By the time the old master stopped threatening Caleb Benton with a sandal, the hidden valley had begun shifting toward evening.
The sunlight softened first, sliding down the cliffside until the golden dragon mural glowed like banked fire above the tea gardens. Then lanterns came alive beneath the eaves one by one, warm circles of light blooming along the covered walkways, bridges, and open balconies. Waterfalls kept pouring steadily down the cliffs, but their brightness changed under evening shadow. They no longer looked sharp and silver. They looked soft, like flowing silk.
Vincent Torres returned from the Replica looking like a man who had met every poor decision in his life and found most of them living inside one hallway.
He sat on the wooden floor near the garden walkway, wrapped in a blanket he had absolutely stolen from somewhere.

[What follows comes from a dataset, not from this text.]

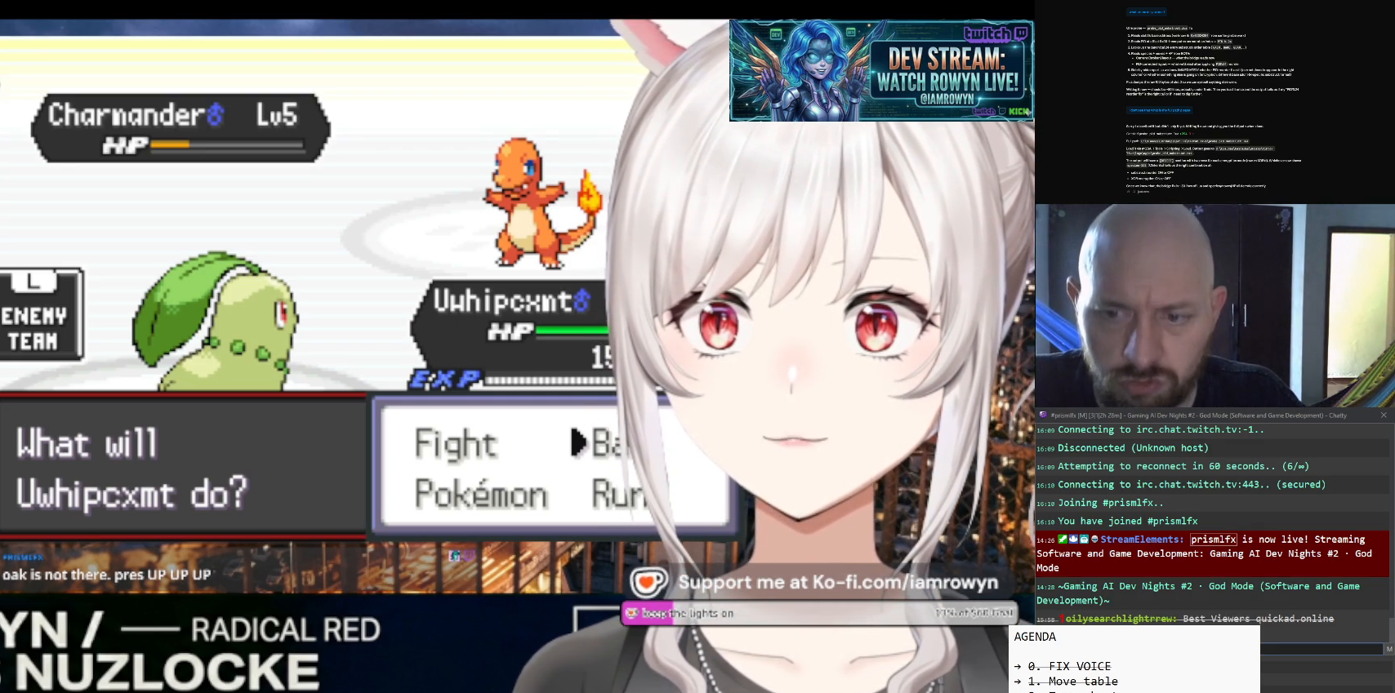
{"buttons": ["A"], "events": []}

Nobody asked where he found it.
Nobody wanted to know.
The blanket had history now.
Leon stood beside one of the pillars overlooking the koi lake, calm as ever, which only made Vincent's suffering look more dramatic by comparison. Victor Kane quietly drank tea nearby. Sebastien Mercier studied the surrounding architecture with the exhausted curiosity of an engineer discovering rich people had been allowed to combine ancient aesthetics, military technology, and emotional violence into one mountain.
Vincent stared into his tea.
"I survived psychological warfare disguised as architecture."
Victor lowered his cup. "You screamed at a hallway."
Vincent looked up, deeply wounded. "THE HALLWAY SPOKE FIRST."
Sebastien turned his face away to hide a laugh and failed badly.
Leon finally looked at Vincent properly. He studied him for several seconds, expression unreadable in the lantern light.
Then he said, very quietly, "…I never knew you had this side of you."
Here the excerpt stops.